··· Provided information ···

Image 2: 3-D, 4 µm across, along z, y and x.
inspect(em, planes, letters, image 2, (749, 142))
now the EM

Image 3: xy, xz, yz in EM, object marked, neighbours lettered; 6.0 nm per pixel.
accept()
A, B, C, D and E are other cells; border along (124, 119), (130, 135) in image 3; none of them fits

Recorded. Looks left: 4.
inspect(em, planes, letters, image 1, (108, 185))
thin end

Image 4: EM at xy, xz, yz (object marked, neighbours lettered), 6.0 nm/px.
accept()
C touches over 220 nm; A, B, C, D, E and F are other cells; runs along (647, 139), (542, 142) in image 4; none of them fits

···

**Try it**
Transcribe the entries above so that nothing in them differs from the original.

**Answer below**
Image 2: 3-D, 4 µm across, along z, y and x.
inspect(em, planes, letters, image 2, (749, 142))
now the EM

Image 3: xy, xz, yz in EM, object marked, neighbours lettered; 6.0 nm per pixel.
accept()
A, B, C, D and E are other cells; border along (124, 119), (130, 135) in image 3; none of them fits

Recorded. Looks left: 4.
inspect(em, planes, letters, image 1, (108, 185))
thin end

Image 4: EM at xy, xz, yz (object marked, neighbours lettered), 6.0 nm/px.
accept()
C touches over 220 nm; A, B, C, D, E and F are other cells; runs along (647, 139), (542, 142) in image 4; none of them fits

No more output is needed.